EFEBarcelona

El dramaturgo alemán Thomas Ostermeier tiene muchas preguntas en la cabeza y pocas respuestas, según ha confesado este domingo en Barcelona, por eso bucea diariamente en las obras de otros autores y, a veces, encuentra palabras que le iluminan.

Como las de Marcia, uno de los personajes del libro "Vernon Subutex 1" de Virginie Despentes -cuya adaptación teatral acaba de estrenar Ostermeier en Berlín-, que habla de "Europa desde fuera, fascinada porque los europeos hayan podido olvidar lo que significa vivir entre dictaduras y pobreza".

"Los europeos creemos que vivimos mejor y conservamos cierto nivel de democracia y estado del bienestar porque somos mejores y trabajamos más, cuando la auténtica razón es el coloniamismo y el neocolonialismo", ha afirmado Ostermeier.

Europa, "ese continente que está perdiendo su identidad pero sigue pensando que es importante", es uno de los temas que interesan al creador alemán, pero no el único.

En el encuentro que ha mantenido este domingo con jóvenes dramaturgos catalanes en el marco del Grec Festival, este director teatral, que está considerado uno de los principales de su generación, ha puesto sobre la mesa muchos otros asuntos.

"Nunca me quedo sin temas que abordar o preguntas que hacerme -ha confesado-. Unas obras me llevan a otras y siempre hay cosas urgente, cosas que queman a mi alrededor y que me interesan".

La homofobia, la misoginia, el racismo, la orientación social, la violencia y los populismos son algunas de las cuestiones que ha mencionado.

"Creo que, como director de teatro, es importante saber cuáles son los temas de tu tiempo y explorarlos, porque, de lo contrario, te dedicas a repetir patrones decimonónicos", ha sentenciado.

Esta afirmación es compatible con llevar al teatro autores decimonónicos, como Ibsen, de quien ha adaptado "Un enemigo del pueblo", que este fin de semana se representa en el Teatre Lliure.

Un montaje que aborda los temas que emanan de la obra, como la democracia y el capitalismo, pero también analiza a la generación de la que forma parte Ostermeier, nacido en 1968.
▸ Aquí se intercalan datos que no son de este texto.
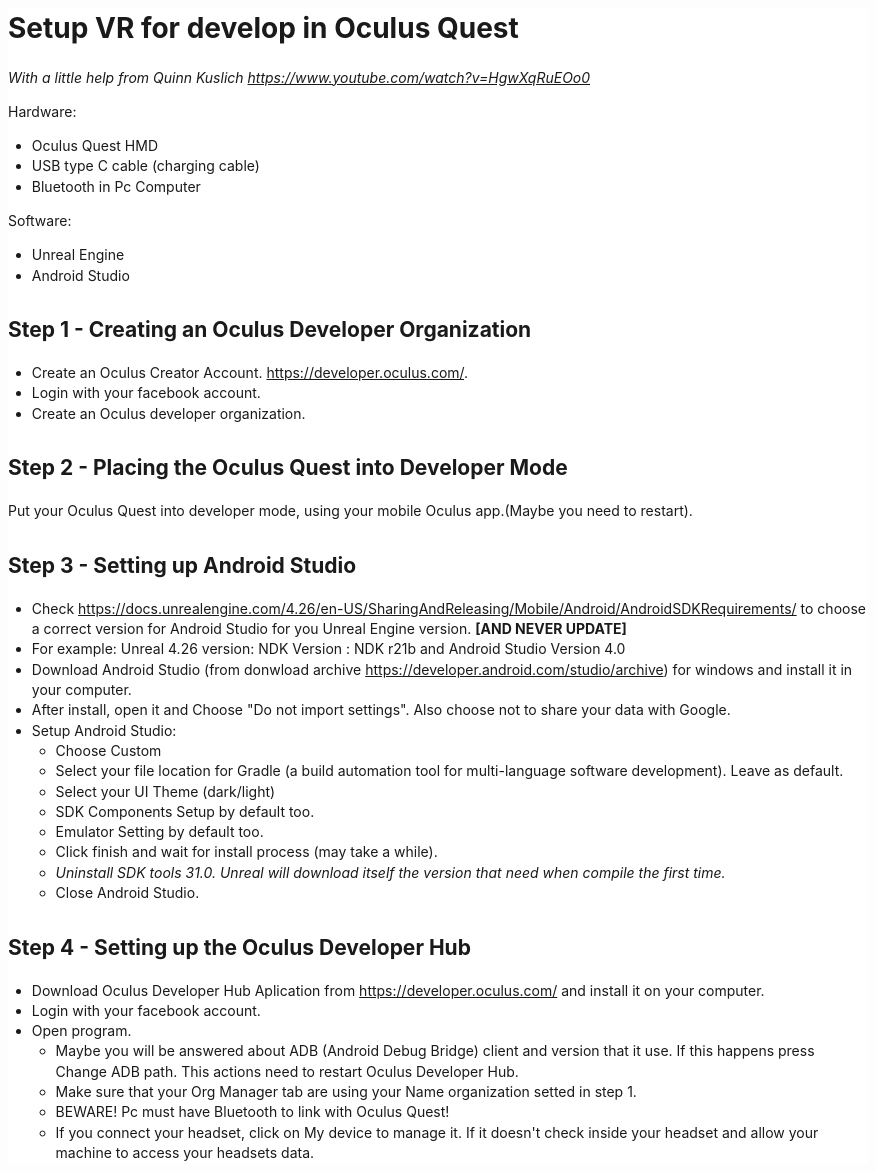 # Setup VR for develop in Oculus Quest
*With a little help from Quinn Kuslich https://www.youtube.com/watch?v=HgwXqRuEOo0*

Hardware:
- Oculus Quest HMD
- USB type C cable (charging cable)
- Bluetooth in Pc Computer

Software:
- Unreal Engine
- Android Studio

## Step 1 - Creating an Oculus Developer Organization
- Create an Oculus Creator Account. https://developer.oculus.com/.
- Login with your facebook account.
- Create an Oculus developer organization.

## Step 2 - Placing the Oculus Quest into Developer Mode
Put your Oculus Quest into developer mode, using your mobile Oculus app.(Maybe you need to restart).
## Step 3 - Setting up Android Studio
- Check https://docs.unrealengine.com/4.26/en-US/SharingAndReleasing/Mobile/Android/AndroidSDKRequirements/ to choose a correct version for Android Studio for you Unreal Engine version. **[AND NEVER UPDATE]**
- For example: Unreal 4.26 version: NDK Version : NDK r21b and Android Studio Version 4.0
- Download Android Studio (from donwload archive https://developer.android.com/studio/archive) for windows and install it in your computer.
- After install, open it and Choose "Do not import settings". Also choose not to share your data with Google.
- Setup Android Studio:
  - Choose Custom
  - Select your file location for Gradle (a build automation tool for multi-language software development). Leave as default.
  - Select your UI Theme (dark/light)
  - SDK Components Setup by default too.
  - Emulator Setting by default too.
  - Click finish and wait for install process (may take a while).
  - *Uninstall SDK tools 31.0. Unreal will download itself the version that need when compile the first time.*
  - Close Android Studio.

## Step 4 - Setting  up the Oculus Developer Hub
- Download Oculus Developer Hub Aplication from https://developer.oculus.com/ and install it on your computer.
- Login with your facebook account.
- Open program.
  - Maybe you will be answered about ADB (Android Debug Bridge) client and version that it use. If this happens press Change ADB path. This actions need to restart Oculus Developer Hub.
  - Make sure that your Org Manager tab are using your Name organization setted in step 1.
  - BEWARE! Pc must have Bluetooth to link with Oculus Quest!
  - If you connect your headset, click on My device to manage it. If it doesn't check inside your headset and allow your machine to access your headsets data.
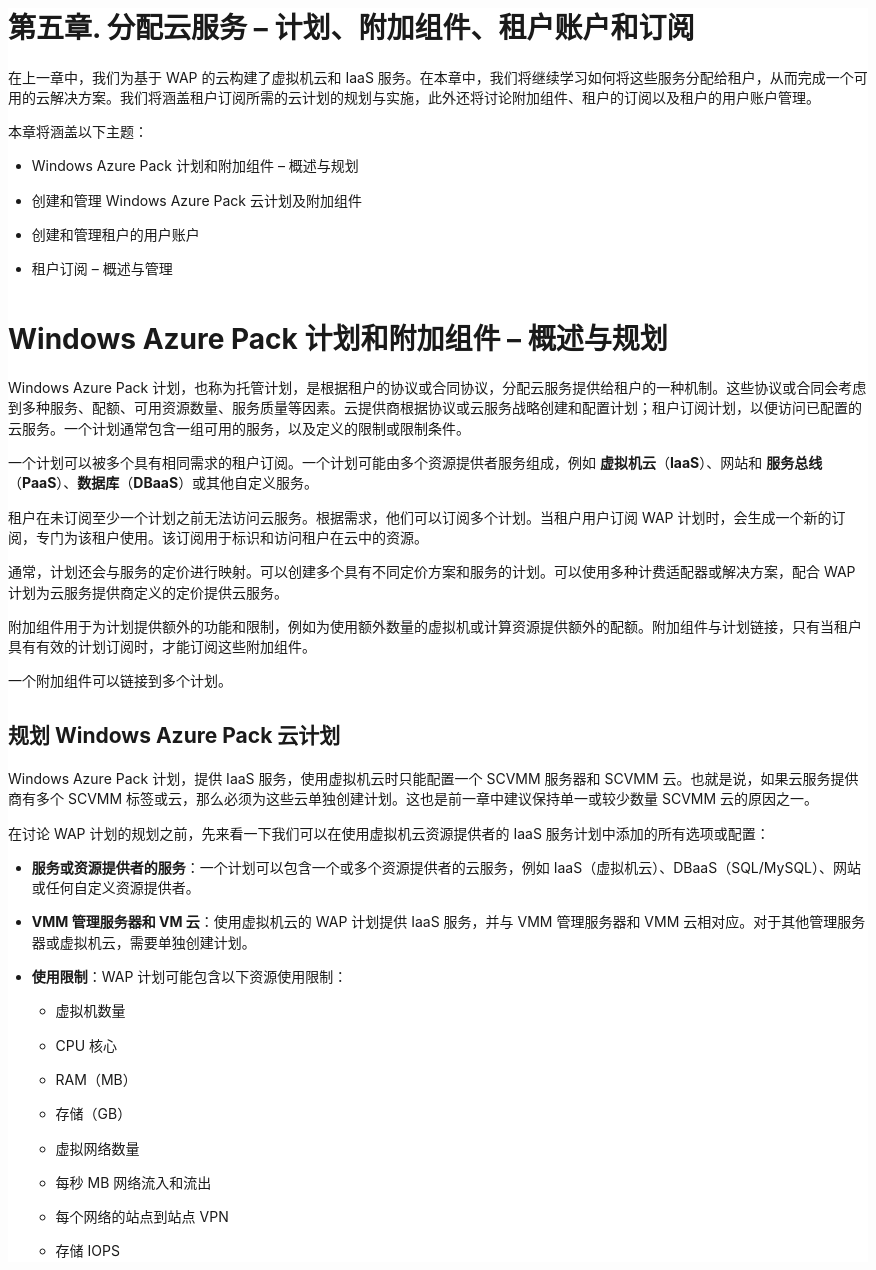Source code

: # 第五章. 分配云服务 – 计划、附加组件、租户账户和订阅

在上一章中，我们为基于 WAP 的云构建了虚拟机云和 IaaS 服务。在本章中，我们将继续学习如何将这些服务分配给租户，从而完成一个可用的云解决方案。我们将涵盖租户订阅所需的云计划的规划与实施，此外还将讨论附加组件、租户的订阅以及租户的用户账户管理。

本章将涵盖以下主题：

+   Windows Azure Pack 计划和附加组件 – 概述与规划

+   创建和管理 Windows Azure Pack 云计划及附加组件

+   创建和管理租户的用户账户

+   租户订阅 – 概述与管理

# Windows Azure Pack 计划和附加组件 – 概述与规划

Windows Azure Pack 计划，也称为托管计划，是根据租户的协议或合同协议，分配云服务提供给租户的一种机制。这些协议或合同会考虑到多种服务、配额、可用资源数量、服务质量等因素。云提供商根据协议或云服务战略创建和配置计划；租户订阅计划，以便访问已配置的云服务。一个计划通常包含一组可用的服务，以及定义的限制或限制条件。

一个计划可以被多个具有相同需求的租户订阅。一个计划可能由多个资源提供者服务组成，例如 **虚拟机云**（**IaaS**）、网站和 **服务总线**（**PaaS**）、**数据库**（**DBaaS**）或其他自定义服务。

租户在未订阅至少一个计划之前无法访问云服务。根据需求，他们可以订阅多个计划。当租户用户订阅 WAP 计划时，会生成一个新的订阅，专门为该租户使用。该订阅用于标识和访问租户在云中的资源。

通常，计划还会与服务的定价进行映射。可以创建多个具有不同定价方案和服务的计划。可以使用多种计费适配器或解决方案，配合 WAP 计划为云服务提供商定义的定价提供云服务。

附加组件用于为计划提供额外的功能和限制，例如为使用额外数量的虚拟机或计算资源提供额外的配额。附加组件与计划链接，只有当租户具有有效的计划订阅时，才能订阅这些附加组件。

一个附加组件可以链接到多个计划。

## 规划 Windows Azure Pack 云计划

Windows Azure Pack 计划，提供 IaaS 服务，使用虚拟机云时只能配置一个 SCVMM 服务器和 SCVMM 云。也就是说，如果云服务提供商有多个 SCVMM 标签或云，那么必须为这些云单独创建计划。这也是前一章中建议保持单一或较少数量 SCVMM 云的原因之一。

在讨论 WAP 计划的规划之前，先来看一下我们可以在使用虚拟机云资源提供者的 IaaS 服务计划中添加的所有选项或配置：

+   **服务或资源提供者的服务**：一个计划可以包含一个或多个资源提供者的云服务，例如 IaaS（虚拟机云）、DBaaS（SQL/MySQL）、网站或任何自定义资源提供者。

+   **VMM 管理服务器和 VM 云**：使用虚拟机云的 WAP 计划提供 IaaS 服务，并与 VMM 管理服务器和 VMM 云相对应。对于其他管理服务器或虚拟机云，需要单独创建计划。

+   **使用限制**：WAP 计划可能包含以下资源使用限制：

    +   虚拟机数量

    +   CPU 核心

    +   RAM（MB）

    +   存储（GB）

    +   虚拟网络数量

    +   每秒 MB 网络流入和流出

    +   每个网络的站点到站点 VPN

    +   存储 IOPS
"Ein Volksfeind (Un enemigo del pueblo)" traslada la acción a nuestros días y convierte a los protagonistas en un grupo de amigos "teóricamente abiertos, pero que en realidad son tímidos a la hora de llevar a cabo una lucha política y, por lo tanto, hipócritas".

"Últimamente en Europa han nacido movimientos, como el de los indignados o Podemos, pero después ha caído su fuerza -ha comentado- y, a la vista de ello, yo me pregunto si estamos preparados para llegar hasta el final de las luchas que iniciamos".

El montaje, que se pudo ver la víspera en Barcelona y este domingo se vuelve a representar, tiene una puesta en escena ágil y rompedora, que alcanza su momento álgido cuando el público es invitado a participar en el debate político que propicia el texto.

En la función de este sábado, el público catalán participó con entrega y sinceridad y Ostermeier, que estuvo presente, disfrutó escuchando.

"Me habían dicho que los catalanes son tímidos y que probablemente no iban a interactuar mucho, pero no fue así -ha señalado-. Este momento de la obra siempre es una sorpresa".

La pieza teatral ya se ha visto en varios lugares del mundo y Ostermeier ha recordado que en China el público fue tan crítico con los políticos corruptos y el autoritarismo que la gira posterior fue cancelada.

"Para motivar a la gente hay que ponerle un espejo delante", ha dicho el autor, ante un grupo de dramaturgos a los que hasta ahora han llegado sus enseñanzas a través de sus producciones y de otros autores influenciados por él, como Àlex Rigola, y que este domingo han tenido la oportunidad de recibirlas de primera mano.

"No me gusta la palabra 'master', así que no voy a hacer ninguna 'masterclass'", ha advertido Ostermeier, que ha hecho muchas preguntas a sus contertulios y se ha interesado por sus respuestas.

También ha dedicado parte de la charla a defender su manera de entender el teatro, una filosofía creativa que ha creado escuela y que se basa en "ser personal y ser único", porque de lo contrario "estás repitiendo lo que han dicho otros y cada escritor debe ser una nueva voz".

"Es importante mezclar el acercamiento político a los grandes temas con la aproximación personal -ha concluido-. Si no vas a hablar de ti mismo, no es necesario que hables".